▶ What is expected: Print the records below word for word, beginning with the first line and ending once the line containing "Where Does AAUW Stand on Tax Reform?" is printed.

Dataset entries
- - - - -
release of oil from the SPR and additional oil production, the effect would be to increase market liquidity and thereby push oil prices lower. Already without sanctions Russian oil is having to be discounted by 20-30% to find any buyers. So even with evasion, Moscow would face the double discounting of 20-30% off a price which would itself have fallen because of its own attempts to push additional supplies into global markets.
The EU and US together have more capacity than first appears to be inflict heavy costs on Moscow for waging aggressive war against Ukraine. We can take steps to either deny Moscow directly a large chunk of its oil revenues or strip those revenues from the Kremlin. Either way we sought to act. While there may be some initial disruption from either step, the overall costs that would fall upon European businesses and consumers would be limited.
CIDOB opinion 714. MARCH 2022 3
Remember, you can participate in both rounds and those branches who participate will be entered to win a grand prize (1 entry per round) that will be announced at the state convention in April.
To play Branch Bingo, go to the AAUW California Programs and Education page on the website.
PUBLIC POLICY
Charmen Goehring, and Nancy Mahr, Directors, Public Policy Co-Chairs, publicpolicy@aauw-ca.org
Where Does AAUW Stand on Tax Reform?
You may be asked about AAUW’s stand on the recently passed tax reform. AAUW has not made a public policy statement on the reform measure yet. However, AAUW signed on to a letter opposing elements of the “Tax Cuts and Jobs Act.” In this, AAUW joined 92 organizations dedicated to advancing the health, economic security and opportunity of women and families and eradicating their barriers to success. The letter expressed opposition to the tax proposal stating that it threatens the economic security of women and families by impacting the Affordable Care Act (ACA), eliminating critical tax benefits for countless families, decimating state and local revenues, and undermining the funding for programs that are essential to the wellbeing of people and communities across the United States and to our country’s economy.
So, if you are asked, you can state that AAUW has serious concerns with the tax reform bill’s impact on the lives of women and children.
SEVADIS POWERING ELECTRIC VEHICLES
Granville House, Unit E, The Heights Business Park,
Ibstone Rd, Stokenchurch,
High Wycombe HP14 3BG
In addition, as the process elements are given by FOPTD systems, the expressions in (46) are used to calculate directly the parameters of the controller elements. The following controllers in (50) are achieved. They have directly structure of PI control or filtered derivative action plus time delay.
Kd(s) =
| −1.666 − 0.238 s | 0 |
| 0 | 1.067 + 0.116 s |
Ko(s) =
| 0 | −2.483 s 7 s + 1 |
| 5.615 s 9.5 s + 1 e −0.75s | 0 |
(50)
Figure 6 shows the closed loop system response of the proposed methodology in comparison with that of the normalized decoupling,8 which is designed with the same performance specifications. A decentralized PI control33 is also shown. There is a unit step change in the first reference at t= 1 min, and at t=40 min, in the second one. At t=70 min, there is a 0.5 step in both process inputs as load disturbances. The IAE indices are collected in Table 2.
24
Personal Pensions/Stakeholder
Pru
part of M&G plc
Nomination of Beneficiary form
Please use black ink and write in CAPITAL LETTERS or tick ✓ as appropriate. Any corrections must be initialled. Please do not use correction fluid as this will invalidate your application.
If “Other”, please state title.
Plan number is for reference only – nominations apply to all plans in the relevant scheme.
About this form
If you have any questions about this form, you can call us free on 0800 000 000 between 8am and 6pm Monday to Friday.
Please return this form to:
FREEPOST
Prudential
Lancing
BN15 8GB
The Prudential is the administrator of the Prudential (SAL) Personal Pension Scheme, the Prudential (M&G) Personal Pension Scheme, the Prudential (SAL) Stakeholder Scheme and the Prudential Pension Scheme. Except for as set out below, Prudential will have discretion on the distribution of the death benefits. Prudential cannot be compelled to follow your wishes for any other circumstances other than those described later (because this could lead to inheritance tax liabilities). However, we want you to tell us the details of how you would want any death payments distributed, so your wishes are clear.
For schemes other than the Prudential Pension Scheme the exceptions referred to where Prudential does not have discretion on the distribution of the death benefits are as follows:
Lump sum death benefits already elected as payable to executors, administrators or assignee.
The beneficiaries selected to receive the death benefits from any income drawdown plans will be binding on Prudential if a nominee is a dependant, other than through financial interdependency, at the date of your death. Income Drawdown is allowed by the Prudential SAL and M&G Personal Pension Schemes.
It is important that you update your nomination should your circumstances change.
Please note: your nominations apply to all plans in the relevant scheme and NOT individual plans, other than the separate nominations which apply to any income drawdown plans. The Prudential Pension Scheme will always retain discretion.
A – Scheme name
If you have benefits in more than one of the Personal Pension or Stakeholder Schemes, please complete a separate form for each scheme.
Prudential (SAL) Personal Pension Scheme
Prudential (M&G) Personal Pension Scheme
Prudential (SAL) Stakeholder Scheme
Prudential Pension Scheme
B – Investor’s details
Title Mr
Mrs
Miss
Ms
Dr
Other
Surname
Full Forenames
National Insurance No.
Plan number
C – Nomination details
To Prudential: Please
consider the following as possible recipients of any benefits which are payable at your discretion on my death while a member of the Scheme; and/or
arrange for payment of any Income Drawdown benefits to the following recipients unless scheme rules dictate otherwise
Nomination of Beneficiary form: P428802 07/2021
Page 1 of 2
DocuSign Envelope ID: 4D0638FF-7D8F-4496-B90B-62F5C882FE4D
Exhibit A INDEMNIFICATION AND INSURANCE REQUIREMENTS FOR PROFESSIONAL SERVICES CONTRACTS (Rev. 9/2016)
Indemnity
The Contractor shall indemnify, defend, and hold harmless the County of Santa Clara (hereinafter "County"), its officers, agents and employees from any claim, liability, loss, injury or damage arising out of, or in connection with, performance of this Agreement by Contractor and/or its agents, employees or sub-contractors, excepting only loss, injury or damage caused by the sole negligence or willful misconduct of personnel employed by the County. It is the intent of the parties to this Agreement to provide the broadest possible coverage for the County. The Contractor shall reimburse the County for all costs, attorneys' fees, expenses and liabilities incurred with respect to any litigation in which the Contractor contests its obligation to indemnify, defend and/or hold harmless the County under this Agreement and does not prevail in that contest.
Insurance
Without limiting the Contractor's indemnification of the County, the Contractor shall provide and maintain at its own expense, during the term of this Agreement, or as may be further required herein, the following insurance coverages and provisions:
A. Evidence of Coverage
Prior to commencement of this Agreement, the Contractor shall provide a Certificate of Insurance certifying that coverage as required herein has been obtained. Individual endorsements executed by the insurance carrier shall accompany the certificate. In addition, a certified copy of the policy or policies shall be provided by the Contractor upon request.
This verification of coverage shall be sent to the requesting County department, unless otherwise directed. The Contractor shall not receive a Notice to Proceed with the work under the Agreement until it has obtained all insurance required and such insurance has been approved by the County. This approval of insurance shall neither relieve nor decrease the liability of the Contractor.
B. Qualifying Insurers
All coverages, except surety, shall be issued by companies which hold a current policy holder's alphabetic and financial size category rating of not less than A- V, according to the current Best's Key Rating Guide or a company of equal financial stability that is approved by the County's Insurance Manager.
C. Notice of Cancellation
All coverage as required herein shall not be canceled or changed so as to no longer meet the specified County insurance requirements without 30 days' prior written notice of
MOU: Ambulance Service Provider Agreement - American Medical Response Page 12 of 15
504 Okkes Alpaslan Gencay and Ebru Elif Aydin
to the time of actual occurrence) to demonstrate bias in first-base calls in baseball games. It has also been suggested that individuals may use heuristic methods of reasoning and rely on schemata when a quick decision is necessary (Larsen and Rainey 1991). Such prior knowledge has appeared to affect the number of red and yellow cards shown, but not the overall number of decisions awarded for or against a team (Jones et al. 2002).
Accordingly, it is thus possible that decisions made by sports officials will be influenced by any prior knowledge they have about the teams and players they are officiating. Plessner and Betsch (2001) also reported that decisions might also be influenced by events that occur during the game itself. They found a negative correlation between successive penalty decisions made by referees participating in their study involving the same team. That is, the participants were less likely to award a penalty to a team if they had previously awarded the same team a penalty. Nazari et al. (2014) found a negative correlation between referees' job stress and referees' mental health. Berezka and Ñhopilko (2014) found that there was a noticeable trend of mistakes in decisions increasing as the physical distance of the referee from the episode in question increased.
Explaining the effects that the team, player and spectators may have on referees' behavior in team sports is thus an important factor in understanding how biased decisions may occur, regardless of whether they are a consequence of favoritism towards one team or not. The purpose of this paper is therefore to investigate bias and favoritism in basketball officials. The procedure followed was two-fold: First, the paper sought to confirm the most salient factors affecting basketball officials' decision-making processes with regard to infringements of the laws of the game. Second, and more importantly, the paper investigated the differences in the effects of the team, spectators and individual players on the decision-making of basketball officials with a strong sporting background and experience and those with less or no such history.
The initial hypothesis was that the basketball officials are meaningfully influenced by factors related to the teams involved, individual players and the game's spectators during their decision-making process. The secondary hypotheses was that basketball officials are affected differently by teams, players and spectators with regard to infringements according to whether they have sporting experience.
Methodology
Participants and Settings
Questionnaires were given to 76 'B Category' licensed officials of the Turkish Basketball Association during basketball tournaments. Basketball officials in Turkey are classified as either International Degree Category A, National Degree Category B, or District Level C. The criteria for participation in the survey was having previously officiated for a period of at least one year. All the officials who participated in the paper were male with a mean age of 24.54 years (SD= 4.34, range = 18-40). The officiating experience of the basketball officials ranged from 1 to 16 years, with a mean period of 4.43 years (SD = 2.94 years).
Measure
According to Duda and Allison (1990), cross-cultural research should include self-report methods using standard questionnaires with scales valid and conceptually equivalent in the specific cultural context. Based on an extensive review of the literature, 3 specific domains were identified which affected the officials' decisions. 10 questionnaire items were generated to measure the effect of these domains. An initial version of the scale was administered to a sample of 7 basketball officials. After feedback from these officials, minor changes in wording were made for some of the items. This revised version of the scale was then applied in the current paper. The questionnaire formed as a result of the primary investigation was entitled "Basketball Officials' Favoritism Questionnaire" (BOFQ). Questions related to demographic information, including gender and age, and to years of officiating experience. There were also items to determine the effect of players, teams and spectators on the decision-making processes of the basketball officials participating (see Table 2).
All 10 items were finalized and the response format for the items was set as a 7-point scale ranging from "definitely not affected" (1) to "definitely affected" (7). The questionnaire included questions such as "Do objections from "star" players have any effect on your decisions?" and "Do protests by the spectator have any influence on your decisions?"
- - - - -
▶ Reply to the task:
release of oil from the SPR and additional oil production, the effect would be to increase market liquidity and thereby push oil prices lower. Already without sanctions Russian oil is having to be discounted by 20-30% to find any buyers. So even with evasion, Moscow would face the double discounting of 20-30% off a price which would itself have fallen because of its own attempts to push additional supplies into global markets.
The EU and US together have more capacity than first appears to be inflict heavy costs on Moscow for waging aggressive war against Ukraine. We can take steps to either deny Moscow directly a large chunk of its oil revenues or strip those revenues from the Kremlin. Either way we sought to act. While there may be some initial disruption from either step, the overall costs that would fall upon European businesses and consumers would be limited.
CIDOB opinion 714. MARCH 2022 3
Remember, you can participate in both rounds and those branches who participate will be entered to win a grand prize (1 entry per round) that will be announced at the state convention in April.
To play Branch Bingo, go to the AAUW California Programs and Education page on the website.
PUBLIC POLICY
Charmen Goehring, and Nancy Mahr, Directors, Public Policy Co-Chairs, publicpolicy@aauw-ca.org
Where Does AAUW Stand on Tax Reform?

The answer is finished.